A obra se inicia em um caráter assumidamente documental, em que essa jornalista vai ao vilarejo tentando desvendar o paradeiro da atleta antes promissora. Dessa forma, é ela quem guia o espectador, mas fora do campo, apenas pela narração e perguntas. Nessa investigação, a única certeza que ela constrói, a partir das entrevistas com os moradores, é a imprecisão, tanto de quem a patinadora é quanto de para onde ela foi. Alguns moradores negam conhecê-la, e os outros, que a conhecem, não têm a menor pista de seu destino. Portanto, tudo que a jornalista tem é um laudo inconclusivo para a pergunta que abre o texto. Os registros de escola, onde ela procura respostas, também não ajudam muito. Faz muito tempo desde que Violeta saiu da escola, não há nada lá. A busca pela patinadora lida também com a última carta, que cita um tal Armando, e encontrá-lo também não é tarefa fácil.
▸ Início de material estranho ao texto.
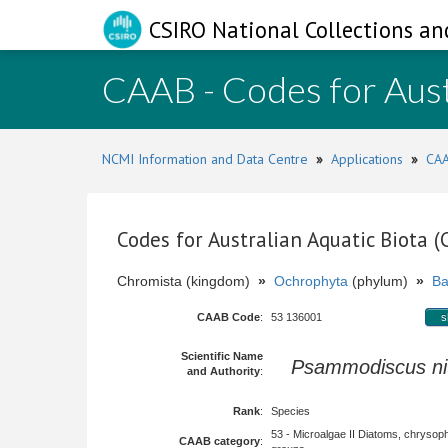
CSIRO National Collections an
CAAB - Codes for Aust
NCMI Information and Data Centre
»
Applications
»
CAA
Codes for Australian Aquatic Biota 
Chromista (kingdom)
»
Ochrophyta
(phylum)
»
Ba
CAAB Code
:
53 136001
s
Scientific Name
Psammodiscus ni
and Authority
:
Rank
:
Species
53 - Microalgae II Diatoms, chrysop
CAAB category
:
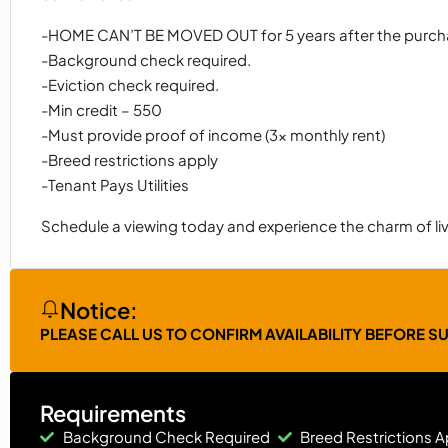
-HOME CAN’T BE MOVED OUT for 5 years after the purc
-Background check required.
-Eviction check required.
-Min credit – 550
-Must provide proof of income (3x monthly rent)
-Breed restrictions apply
-Tenant Pays Utilities
Schedule a viewing today and experience the charm of livi
Notice:
PLEASE CALL US TO CONFIRM AVAILABILITY BEFORE S
Requirements
Background Check Required
Breed Restrictions A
Apesar das similaridades com a linguagem de documentário, a narrativa de “Desvío de Noche” é ficcional, embora não inteiramente, de certa forma existe sim um registro antropológico daquela comunidade, que por mais que estejam interpretando empregam sua própria realidade nos diálogos. As entrevistas e a voz em off da jornalista são elementos que, cada vez mais, colocam o espectador em dúvida. Assim, reside neste aspecto a potência do longa. Ao penetrar os limites do real e ficcional, o filme se expande para uma espécie de docuficção. A escolha do elenco, composto majoritariamente – se não inteiramente – por não-atores, com performances extremamente naturalistas, também corrobora para essa dicotomia. Se esta fosse a única ruptura proposta pelo filme, a ficcionalização de um documentário, já seria interessante. Contudo, a escolha ousada em transformar o longa em um díptico, dividido no documentário da jornalista e nas divagações de um morador local, deixa ainda mais acinzentada essa zona do real e imaginário, tanto no contexto de produção quanto de narrativa.
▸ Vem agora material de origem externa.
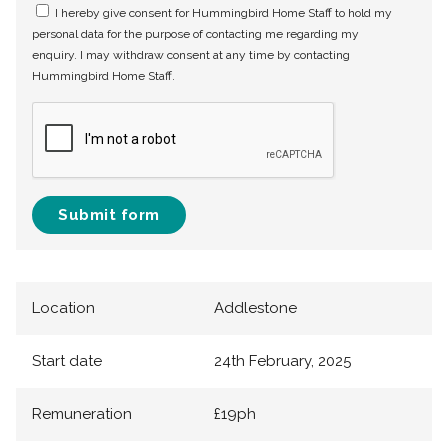
I hereby give consent for Hummingbird Home Staff to hold my
personal data for the purpose of contacting me regarding my
enquiry. I may withdraw consent at any time by contacting
Hummingbird Home Staff.
Submit form
Location
Addlestone
Start date
24th February, 2025
Remuneration
£19ph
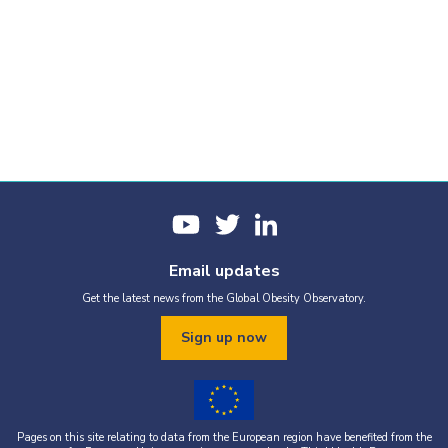
Email updates
Get the latest news from the Global Obesity Observatory.
Sign up now
Pages on this site relating to data from the European region have benefited from the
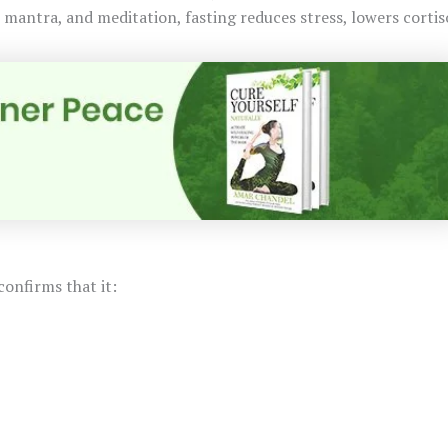
 mantra, and meditation, fasting reduces stress, lowers cortis
confirms that it:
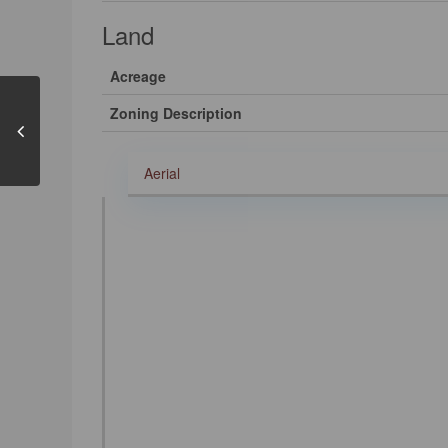
Land
Acreage
Zoning Description
Aerial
Essa quebra de gênero é muito mais temática, em relação ao direcionamento do olhar, do que formal, uma vez que a mise-en-scène é bem uniforme durante o longa. Em um tom atmosférico e com um ritmo que preza pela dilatação do tempo, o filme lida com muitos momentos sem diálogo, não dá para chamar de silêncio quando só a voz humana se cala e o som exterior continua, com latidos de cachorros e cricrilar de grilos. A câmera da dupla preza, portanto, por longos planos, às vezes, estáticos dessa natureza, reforçando a imutabilidade do espaço. A composição estabelece também quase sempre uma divisão de superfícies, separando o primeiro do segundo plano com folhas ou grades, obstruindo a visão. Esse efeito simbolicamente também dialoga com a impossibilidade de alcançá-la.
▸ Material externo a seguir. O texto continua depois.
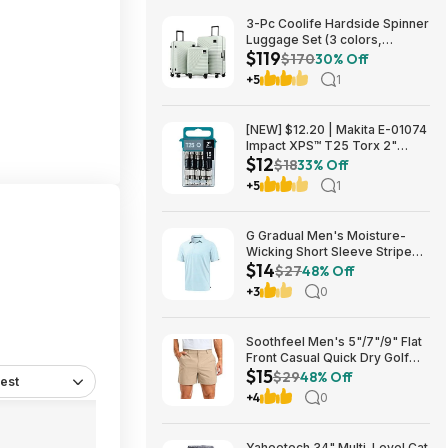
3-Pc Coolife Hardside Spinner
Luggage Set (3 colors,
$119
20"/24"/28") $118.99 + Free
$170
30% Off
Shipping
+5
1
[NEW] $12.20 | Makita E-01074
Impact XPS™ T25 Torx 2"
$12
Power Bit, 15/pk at Amazon
$18
33% Off
+5
1
G Gradual Men's Moisture-
Wicking Short Sleeve Striped
$14
Golf Polo Tee (various) $13.99
$27
48% Off
+ Free Shipping w/ Prime or on
+3
0
$35+
Soothfeel Men's 5"/7"/9" Flat
Front Casual Quick Dry Golf
$15
Shorts w/ 4 Pockets (various)
$29
48% Off
est
$14.78 + Free Shipping w/
+4
0
Prime or on $35+
Yaheetech 34" Multi-Level Cat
“Desvío de Noche” é uma obra muito mais comprometida com as sensações e ambientação criada, do que com uma história, no sentido convencional. Nesse sentido, existe uma inclinação muito forte ao cinema do diretor tailandês Apichatpong Weereasethakul. A princípio, a própria ruptura em um díptico, com o letreiro que antecipa esse desvio, é uma referência quase direta ao longa “Mal dos Trópicos” (2004). Em um aspecto de direção, as filmagens na floresta densa e este tempo que parece não pertencer aos homens, mas à natureza, são características marcantes que aproximam o longa canadense da filmografia do tailandês. Assim como os fantasmas e as forças sobrenaturais que se manifestam no ambiente natural, sobretudo na segunda metade do filme. De qualquer forma, a comparação é injusta com os novatos Paul Chotel e Ariane Falardeau, diretores jovens mas que já evidenciam a preferência pelo vanguardismo, desafiando os limites entre real e ficcional e prezando pelo tempo muito mais contemplativo que imediato, o que exige, naturalmente, muito mais da paciência do público.